*Exercise text*
- Opening Delimiter -

Architecture Components

1. User Authentication System

  • OAuth 2.0 with PKCE for Google Drive API access
  • Per-user token storage (encrypted)
  • Token refresh mechanism
  • Support for multiple users on the same PinShare instance

Tech Stack:

  • google.golang.org/api/drive/v3 for Google Drive API
  • golang.org/x/oauth2 for OAuth flow
  • Secure token storage (encrypted database or keyring)

2. Google Drive Integration

  • List user's Drive folders and files
  • Stream file downloads directly to PinShare
  • Folder hierarchy preservation (optional)
  • Metadata mapping (Drive metadata → PinShare metadata)

Features:

  • Folder tree browser UI
  • Multi-select file/folder selection
  • Filter by file type, size, date
  • Preview file list before import

3. Background Job System

  • Job queue for import operations
  • Worker pool for concurrent processing
  • Job persistence (survive restarts)
  • Progress tracking per job
  • Retry mechanism with exponential backoff

Job States:

pending → downloading → hashing → scanning → uploading → completed
                                                      └→ failed (with retry)

- Closing Delimiter -

*Data for review*

- Opening Delimiter -

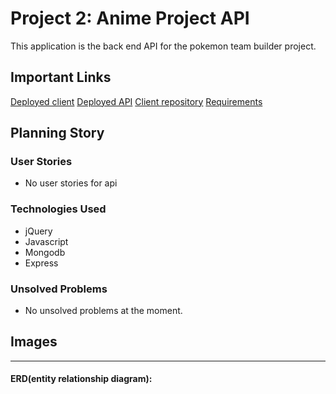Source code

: # Project 2: Anime Project API

This application is the back end API for the pokemon team builder project.

## Important Links
<a href="">Deployed client</a>
<a href="">Deployed API</a>
<a href="https://github.com/dhdonaldha1/pokemon-client">Client repository</a>
<a href="">Requirements</a>

## Planning Story



### User Stories

- No user stories for api

### Technologies Used

- jQuery
- Javascript
- Mongodb
- Express

### Unsolved Problems

- No unsolved problems at the moment.

## Images

---

#### ERD(entity relationship diagram):
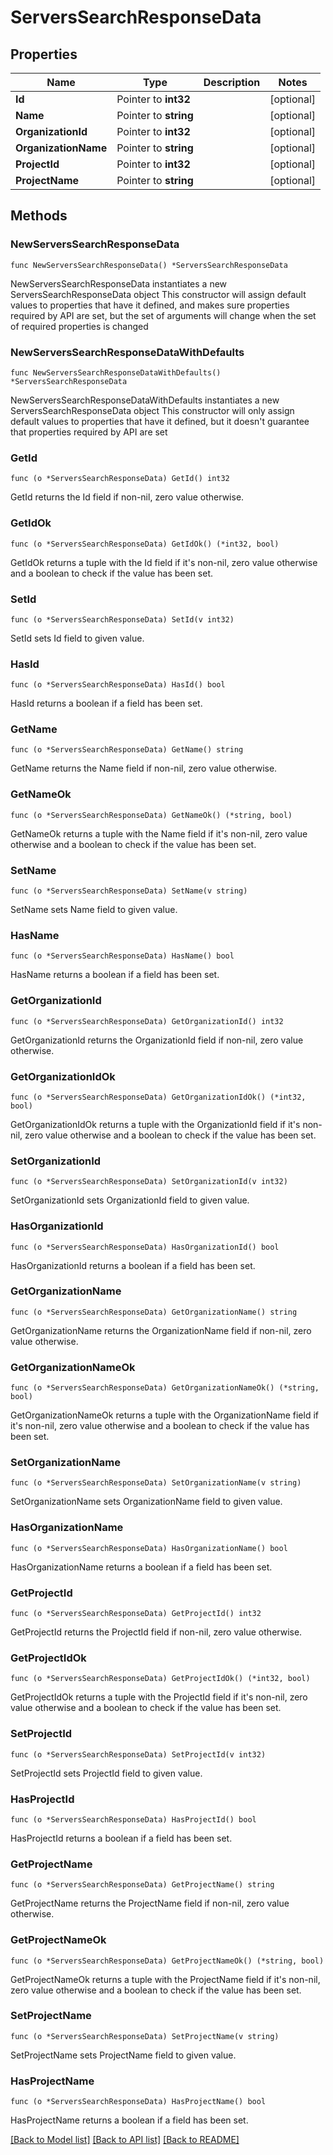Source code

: # ServersSearchResponseData

## Properties

Name | Type | Description | Notes
------------ | ------------- | ------------- | -------------
**Id** | Pointer to **int32** |  | [optional] 
**Name** | Pointer to **string** |  | [optional] 
**OrganizationId** | Pointer to **int32** |  | [optional] 
**OrganizationName** | Pointer to **string** |  | [optional] 
**ProjectId** | Pointer to **int32** |  | [optional] 
**ProjectName** | Pointer to **string** |  | [optional] 

## Methods

### NewServersSearchResponseData

`func NewServersSearchResponseData() *ServersSearchResponseData`

NewServersSearchResponseData instantiates a new ServersSearchResponseData object
This constructor will assign default values to properties that have it defined,
and makes sure properties required by API are set, but the set of arguments
will change when the set of required properties is changed

### NewServersSearchResponseDataWithDefaults

`func NewServersSearchResponseDataWithDefaults() *ServersSearchResponseData`

NewServersSearchResponseDataWithDefaults instantiates a new ServersSearchResponseData object
This constructor will only assign default values to properties that have it defined,
but it doesn't guarantee that properties required by API are set

### GetId

`func (o *ServersSearchResponseData) GetId() int32`

GetId returns the Id field if non-nil, zero value otherwise.

### GetIdOk

`func (o *ServersSearchResponseData) GetIdOk() (*int32, bool)`

GetIdOk returns a tuple with the Id field if it's non-nil, zero value otherwise
and a boolean to check if the value has been set.

### SetId

`func (o *ServersSearchResponseData) SetId(v int32)`

SetId sets Id field to given value.

### HasId

`func (o *ServersSearchResponseData) HasId() bool`

HasId returns a boolean if a field has been set.

### GetName

`func (o *ServersSearchResponseData) GetName() string`

GetName returns the Name field if non-nil, zero value otherwise.

### GetNameOk

`func (o *ServersSearchResponseData) GetNameOk() (*string, bool)`

GetNameOk returns a tuple with the Name field if it's non-nil, zero value otherwise
and a boolean to check if the value has been set.

### SetName

`func (o *ServersSearchResponseData) SetName(v string)`

SetName sets Name field to given value.

### HasName

`func (o *ServersSearchResponseData) HasName() bool`

HasName returns a boolean if a field has been set.

### GetOrganizationId

`func (o *ServersSearchResponseData) GetOrganizationId() int32`

GetOrganizationId returns the OrganizationId field if non-nil, zero value otherwise.

### GetOrganizationIdOk

`func (o *ServersSearchResponseData) GetOrganizationIdOk() (*int32, bool)`

GetOrganizationIdOk returns a tuple with the OrganizationId field if it's non-nil, zero value otherwise
and a boolean to check if the value has been set.

### SetOrganizationId

`func (o *ServersSearchResponseData) SetOrganizationId(v int32)`

SetOrganizationId sets OrganizationId field to given value.

### HasOrganizationId

`func (o *ServersSearchResponseData) HasOrganizationId() bool`

HasOrganizationId returns a boolean if a field has been set.

### GetOrganizationName

`func (o *ServersSearchResponseData) GetOrganizationName() string`

GetOrganizationName returns the OrganizationName field if non-nil, zero value otherwise.

### GetOrganizationNameOk

`func (o *ServersSearchResponseData) GetOrganizationNameOk() (*string, bool)`

GetOrganizationNameOk returns a tuple with the OrganizationName field if it's non-nil, zero value otherwise
and a boolean to check if the value has been set.

### SetOrganizationName

`func (o *ServersSearchResponseData) SetOrganizationName(v string)`

SetOrganizationName sets OrganizationName field to given value.

### HasOrganizationName

`func (o *ServersSearchResponseData) HasOrganizationName() bool`

HasOrganizationName returns a boolean if a field has been set.

### GetProjectId

`func (o *ServersSearchResponseData) GetProjectId() int32`

GetProjectId returns the ProjectId field if non-nil, zero value otherwise.

### GetProjectIdOk

`func (o *ServersSearchResponseData) GetProjectIdOk() (*int32, bool)`

GetProjectIdOk returns a tuple with the ProjectId field if it's non-nil, zero value otherwise
and a boolean to check if the value has been set.

### SetProjectId

`func (o *ServersSearchResponseData) SetProjectId(v int32)`

SetProjectId sets ProjectId field to given value.

### HasProjectId

`func (o *ServersSearchResponseData) HasProjectId() bool`

HasProjectId returns a boolean if a field has been set.

### GetProjectName

`func (o *ServersSearchResponseData) GetProjectName() string`

GetProjectName returns the ProjectName field if non-nil, zero value otherwise.

### GetProjectNameOk

`func (o *ServersSearchResponseData) GetProjectNameOk() (*string, bool)`

GetProjectNameOk returns a tuple with the ProjectName field if it's non-nil, zero value otherwise
and a boolean to check if the value has been set.

### SetProjectName

`func (o *ServersSearchResponseData) SetProjectName(v string)`

SetProjectName sets ProjectName field to given value.

### HasProjectName

`func (o *ServersSearchResponseData) HasProjectName() bool`

HasProjectName returns a boolean if a field has been set.


[[Back to Model list]](../README.md#documentation-for-models) [[Back to API list]](../README.md#documentation-for-api-endpoints) [[Back to README]](../README.md)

- Closing Delimiter -

*Work request 1*
Return the passage of the architecture notes that starts at the words "2. Google Drive" and ends after the words "hierarchy preservation (optional)".
*Work request 2*
According to the architecture notes, what kind of backoff does the background job system's retry mechanism use?
The material has no connection to the architecture notes.

*Written answer 1*
2. Google Drive Integration

  • List user's Drive folders and files
  • Stream file downloads directly to PinShare
  • Folder hierarchy preservation (optional)

*Written answer 2*
Exponential backoff.